Let’s say that we know our original stream is always going to be comprised of alpha characters such as A, a, B, b, etc.  It’s a waste of index space to reserve locations for data we’ll never use and so we don’t want to pre-populate our table.  In our case, we start our bit-bucket size at 7 which will hold a maximum of 128 index locations.  This is ample for storing the bit patterns of all the alpha characters.
Let’s keep NULL at index location zero, so our first index location is 1.

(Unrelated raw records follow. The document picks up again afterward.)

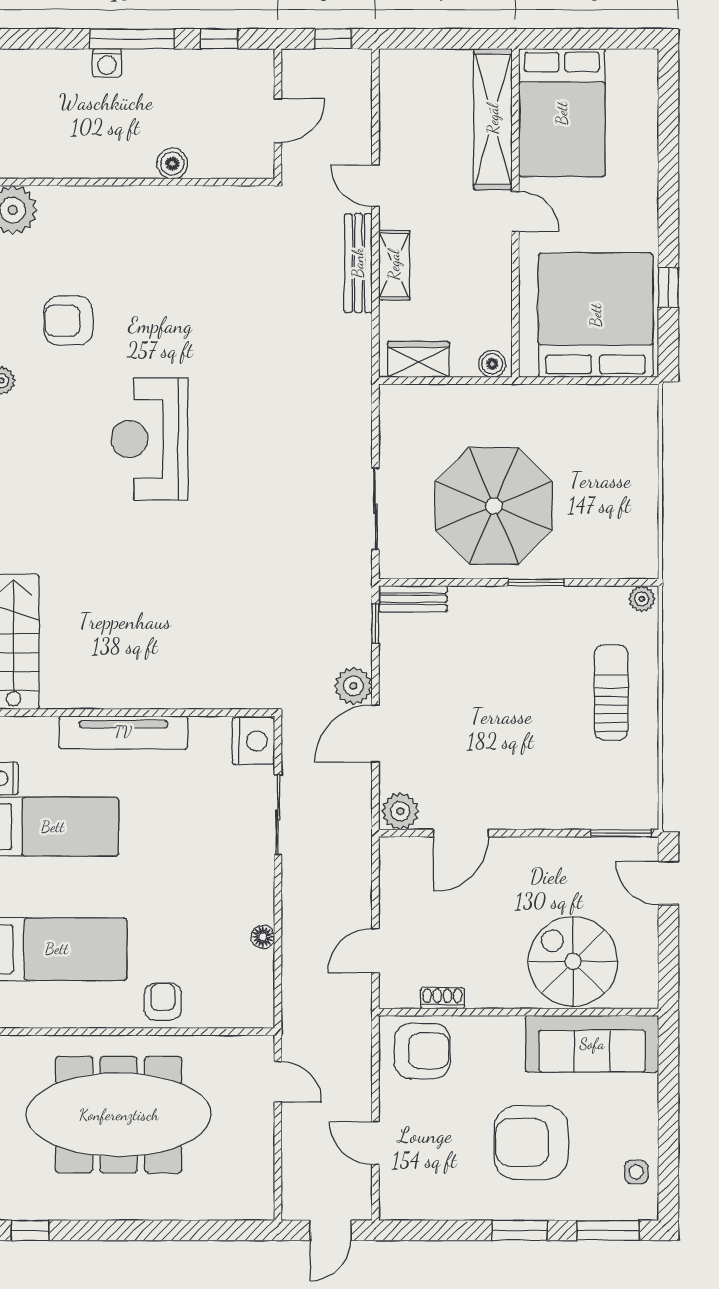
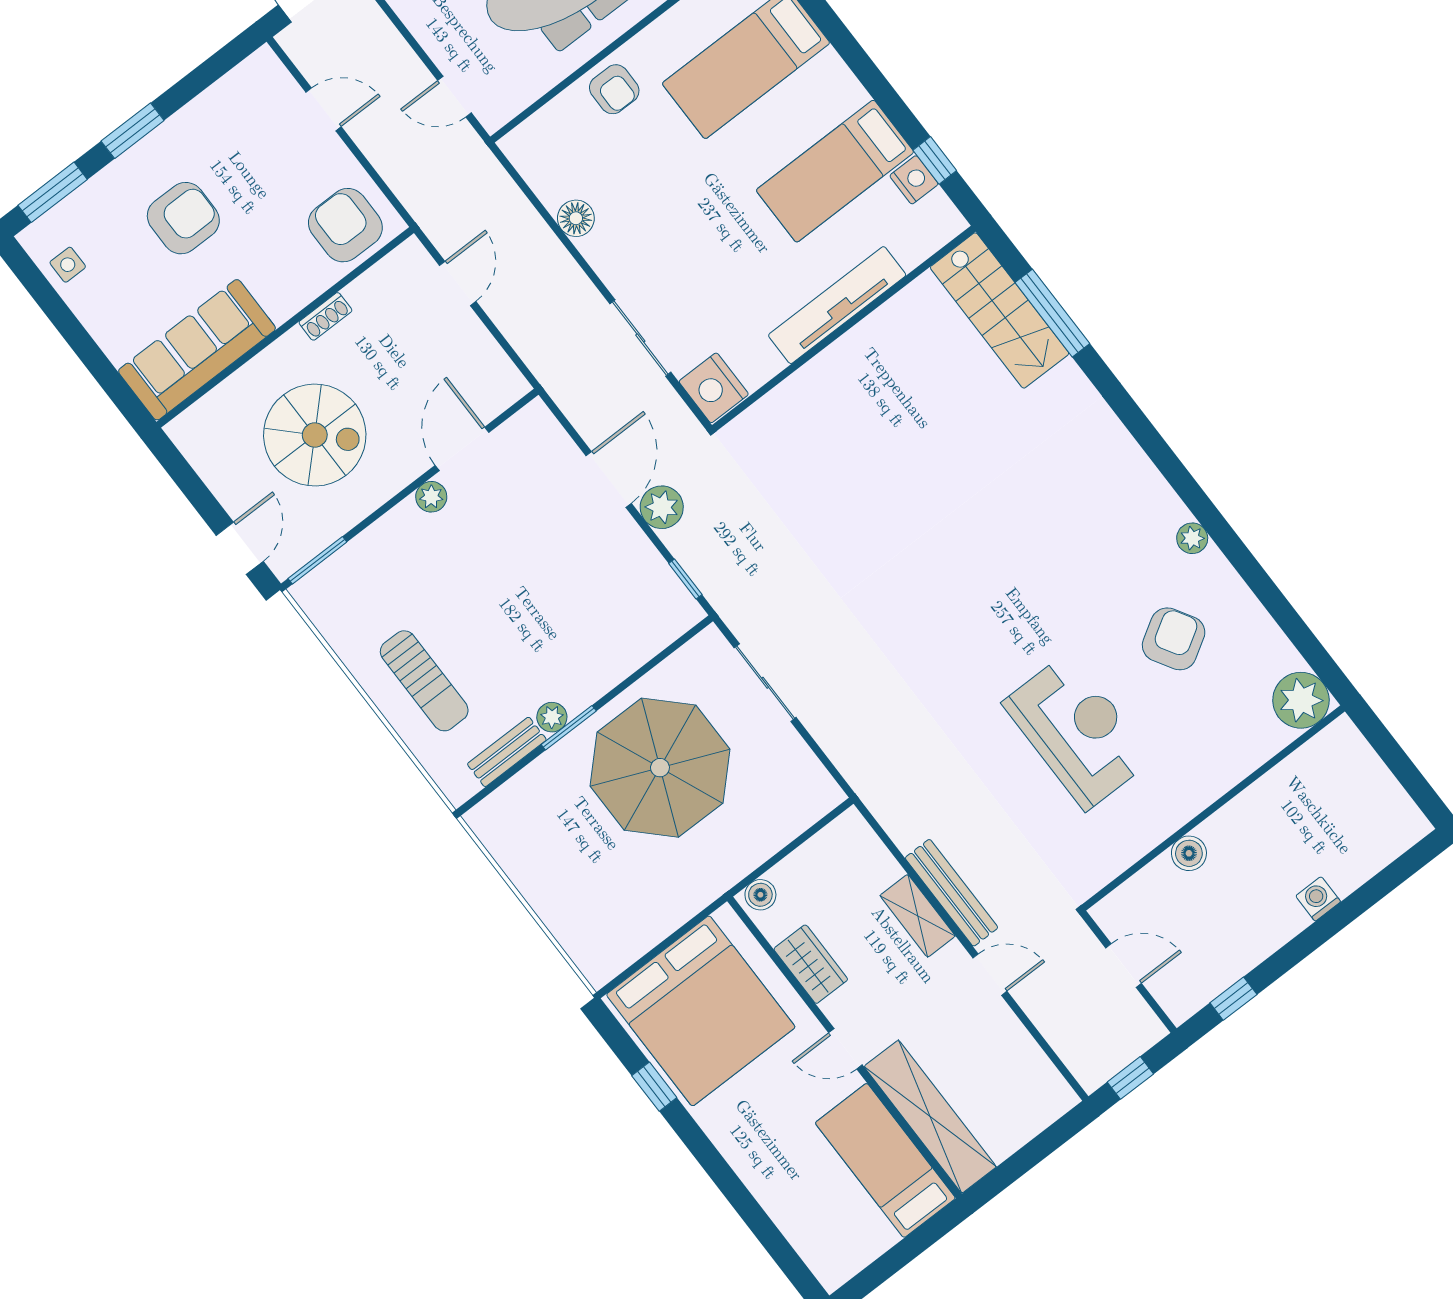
window: (132, 39) -> (1312, 938), removed
bed: (562, 113) -> (885, 1160), width x0.67
door: (278, 121) -> (1124, 966), swing flipped
armchair: (68, 321) -> (1174, 639), turned -31
wardrobe: (418, 359) -> (811, 964), moved, turned -90
reception desk: (149, 439) -> (1078, 731), moved
bench: (413, 599) -> (507, 752), moved
plant: (642, 599) -> (552, 717), moved
plant: (400, 811) -> (431, 497), moved, width x0.73, depth x0.73
door: (668, 883) -> (240, 548), hinge flipped
floor lamp: (263, 937) -> (576, 218), width x1.37, depth x1.37
spiral stairs: (573, 961) -> (315, 435), moved
shoe rack: (442, 998) -> (325, 316), moved
armchair: (422, 1051) -> (345, 225), turned 90
armchair: (531, 1143) -> (183, 218), width x0.73, depth x0.73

If our example stream is our “ABABAACE” example, our first seven bits are: 100 0001 and we put that bit sequence in our index position 1.
Our next 7-bit sequence is: 100 0010 and we put that at position 2.
Our next 7 bit sequence is: 000 0011 which is decimal 2 and corresponds to our index 2.
Now, our compressed bit stream is 21 bits: 100000110000100000011
The key takeaway here is that we simply store a collection of bits in our lookup table.  When we decompress the input stream, our output should be identical at the bit level with the original file.  The program that creates the file needs to understand how to interpret the bits; for example: as 7-bit ASCII in this example, or as 8-bit ASCII in our previous example, or perhaps an integer such as 1,073,411.
So for our compression, we are only concerned with bits and repeating segments of bits and how those are rendered or interpreted fall back to the program that reads them later.
In short, our compression works with any kind of data since it maintains bit for bit fidelity.